» **Problem details**
Render every line of the data below as a numbered list, skipping any blank lines. Leave the pictures out of your answer.

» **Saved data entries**
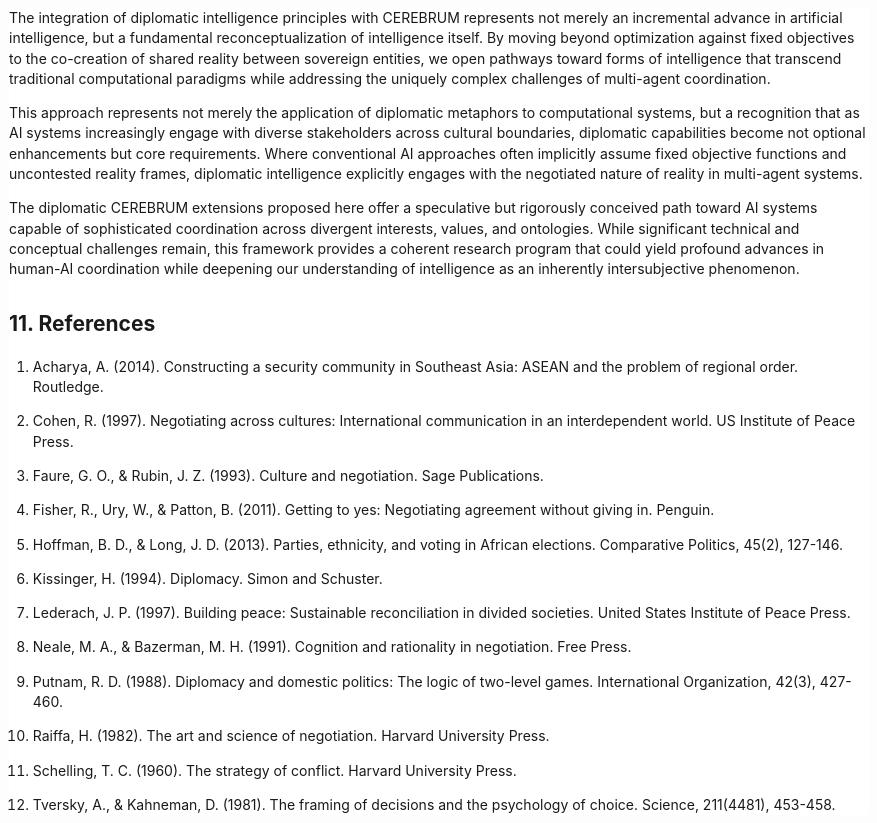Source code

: The integration of diplomatic intelligence principles with CEREBRUM represents not merely an incremental advance in artificial intelligence, but a fundamental reconceptualization of intelligence itself. By moving beyond optimization against fixed objectives to the co-creation of shared reality between sovereign entities, we open pathways toward forms of intelligence that transcend traditional computational paradigms while addressing the uniquely complex challenges of multi-agent coordination.

This approach represents not merely the application of diplomatic metaphors to computational systems, but a recognition that as AI systems increasingly engage with diverse stakeholders across cultural boundaries, diplomatic capabilities become not optional enhancements but core requirements. Where conventional AI approaches often implicitly assume fixed objective functions and uncontested reality frames, diplomatic intelligence explicitly engages with the negotiated nature of reality in multi-agent systems.

The diplomatic CEREBRUM extensions proposed here offer a speculative but rigorously conceived path toward AI systems capable of sophisticated coordination across divergent interests, values, and ontologies. While significant technical and conceptual challenges remain, this framework provides a coherent research program that could yield profound advances in human-AI coordination while deepening our understanding of intelligence as an inherently intersubjective phenomenon.

## 11. References

1. Acharya, A. (2014). Constructing a security community in Southeast Asia: ASEAN and the problem of regional order. Routledge.

2. Cohen, R. (1997). Negotiating across cultures: International communication in an interdependent world. US Institute of Peace Press.

3. Faure, G. O., & Rubin, J. Z. (1993). Culture and negotiation. Sage Publications.

4. Fisher, R., Ury, W., & Patton, B. (2011). Getting to yes: Negotiating agreement without giving in. Penguin.

5. Hoffman, B. D., & Long, J. D. (2013). Parties, ethnicity, and voting in African elections. Comparative Politics, 45(2), 127-146.

6. Kissinger, H. (1994). Diplomacy. Simon and Schuster.

7. Lederach, J. P. (1997). Building peace: Sustainable reconciliation in divided societies. United States Institute of Peace Press.

8. Neale, M. A., & Bazerman, M. H. (1991). Cognition and rationality in negotiation. Free Press.

9. Putnam, R. D. (1988). Diplomacy and domestic politics: The logic of two-level games. International Organization, 42(3), 427-460.

10. Raiffa, H. (1982). The art and science of negotiation. Harvard University Press.

11. Schelling, T. C. (1960). The strategy of conflict. Harvard University Press.

12. Tversky, A., & Kahneman, D. (1981). The framing of decisions and the psychology of choice. Science, 211(4481), 453-458. 
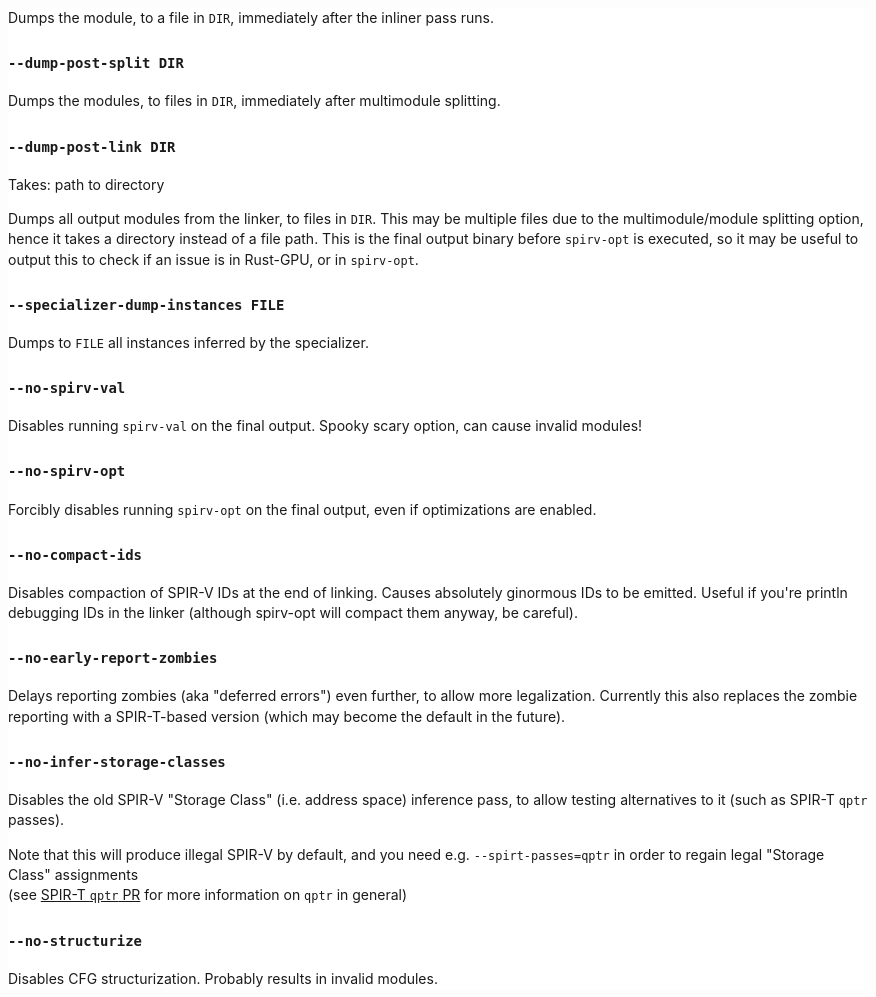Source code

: Dumps the module, to a file in `DIR`, immediately after the inliner pass runs.

### `--dump-post-split DIR`

Dumps the modules, to files in `DIR`, immediately after multimodule splitting.

### `--dump-post-link DIR`

Takes: path to directory

Dumps all output modules from the linker, to files in `DIR`. This may be multiple files due to the multimodule/module
splitting option, hence it takes a directory instead of a file path. This is the final output
binary before `spirv-opt` is executed, so it may be useful to output this to check if an issue is in
Rust-GPU, or in `spirv-opt`.

### `--specializer-dump-instances FILE`

Dumps to `FILE` all instances inferred by the specializer.

### `--no-spirv-val`

Disables running `spirv-val` on the final output. Spooky scary option, can cause invalid modules!

### `--no-spirv-opt`

Forcibly disables running `spirv-opt` on the final output, even if optimizations are enabled.

### `--no-compact-ids`

Disables compaction of SPIR-V IDs at the end of linking. Causes absolutely ginormous IDs to be
emitted. Useful if you're println debugging IDs in the linker (although spirv-opt will compact them
anyway, be careful).

### `--no-early-report-zombies`

Delays reporting zombies (aka "deferred errors") even further, to allow more legalization.
Currently this also replaces the zombie reporting with a SPIR-T-based version
(which may become the default in the future).

### `--no-infer-storage-classes`

Disables the old SPIR-V "Storage Class" (i.e. address space) inference pass,
to allow testing alternatives to it (such as SPIR-T `qptr` passes).

Note that this will produce illegal SPIR-V by default, and you need e.g.
`--spirt-passes=qptr` in order to regain legal "Storage Class" assignments  
(see [SPIR-T `qptr` PR](https://github.com/EmbarkStudios/spirt/pull/24) for more information on `qptr` in general)

### `--no-structurize`

Disables CFG structurization. Probably results in invalid modules.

» **Output for this task**
1. Source code
2. : The integration of diplomatic intelligence principles with CEREBRUM represents not merely an incremental advance in artificial intelligence, but a fundamental reconceptualization of intelligence itself. By moving beyond optimization against fixed objectives to the co-creation of shared reality between sovereign entities, we open pathways toward forms of intelligence that transcend traditional computational paradigms while addressing the uniquely complex challenges of multi-agent coordination.
3. This approach represents not merely the application of diplomatic metaphors to computational systems, but a recognition that as AI systems increasingly engage with diverse stakeholders across cultural boundaries, diplomatic capabilities become not optional enhancements but core requirements. Where conventional AI approaches often implicitly assume fixed objective functions and uncontested reality frames, diplomatic intelligence explicitly engages with the negotiated nature of reality in multi-agent systems.
4. The diplomatic CEREBRUM extensions proposed here offer a speculative but rigorously conceived path toward AI systems capable of sophisticated coordination across divergent interests, values, and ontologies. While significant technical and conceptual challenges remain, this framework provides a coherent research program that could yield profound advances in human-AI coordination while deepening our understanding of intelligence as an inherently intersubjective phenomenon.
5. ## 11. References
6. 1. Acharya, A. (2014). Constructing a security community in Southeast Asia: ASEAN and the problem of regional order. Routledge.
7. 2. Cohen, R. (1997). Negotiating across cultures: International communication in an interdependent world. US Institute of Peace Press.
8. 3. Faure, G. O., & Rubin, J. Z. (1993). Culture and negotiation. Sage Publications.
9. 4. Fisher, R., Ury, W., & Patton, B. (2011). Getting to yes: Negotiating agreement without giving in. Penguin.
10. 5. Hoffman, B. D., & Long, J. D. (2013). Parties, ethnicity, and voting in African elections. Comparative Politics, 45(2), 127-146.
11. 6. Kissinger, H. (1994). Diplomacy. Simon and Schuster.
12. 7. Lederach, J. P. (1997). Building peace: Sustainable reconciliation in divided societies. United States Institute of Peace Press.
13. 8. Neale, M. A., & Bazerman, M. H. (1991). Cognition and rationality in negotiation. Free Press.
14. 9. Putnam, R. D. (1988). Diplomacy and domestic politics: The logic of two-level games. International Organization, 42(3), 427-460.
15. 10. Raiffa, H. (1982). The art and science of negotiation. Harvard University Press.
16. 11. Schelling, T. C. (1960). The strategy of conflict. Harvard University Press.
17. 12. Tversky, A., & Kahneman, D. (1981). The framing of decisions and the psychology of choice. Science, 211(4481), 453-458. 
18. Source code
19. : Dumps the module, to a file in `DIR`, immediately after the inliner pass runs.
20. ### `--dump-post-split DIR`
21. Dumps the modules, to files in `DIR`, immediately after multimodule splitting.
22. ### `--dump-post-link DIR`
23. Takes: path to directory
24. Dumps all output modules from the linker, to files in `DIR`. This may be multiple files due to the multimodule/module
25. splitting option, hence it takes a directory instead of a file path. This is the final output
26. binary before `spirv-opt` is executed, so it may be useful to output this to check if an issue is in
27. Rust-GPU, or in `spirv-opt`.
28. ### `--specializer-dump-instances FILE`
29. Dumps to `FILE` all instances inferred by the specializer.
30. ### `--no-spirv-val`
31. Disables running `spirv-val` on the final output. Spooky scary option, can cause invalid modules!
32. ### `--no-spirv-opt`
33. Forcibly disables running `spirv-opt` on the final output, even if optimizations are enabled.
34. ### `--no-compact-ids`
35. Disables compaction of SPIR-V IDs at the end of linking. Causes absolutely ginormous IDs to be
36. emitted. Useful if you're println debugging IDs in the linker (although spirv-opt will compact them
37. anyway, be careful).
38. ### `--no-early-report-zombies`
39. Delays reporting zombies (aka "deferred errors") even further, to allow more legalization.
40. Currently this also replaces the zombie reporting with a SPIR-T-based version
41. (which may become the default in the future).
42. ### `--no-infer-storage-classes`
43. Disables the old SPIR-V "Storage Class" (i.e. address space) inference pass,
44. to allow testing alternatives to it (such as SPIR-T `qptr` passes).
45. Note that this will produce illegal SPIR-V by default, and you need e.g.
46. `--spirt-passes=qptr` in order to regain legal "Storage Class" assignments  
47. (see [SPIR-T `qptr` PR](https://github.com/EmbarkStudios/spirt/pull/24) for more information on `qptr` in general)
48. ### `--no-structurize`
49. Disables CFG structurization. Probably results in invalid modules.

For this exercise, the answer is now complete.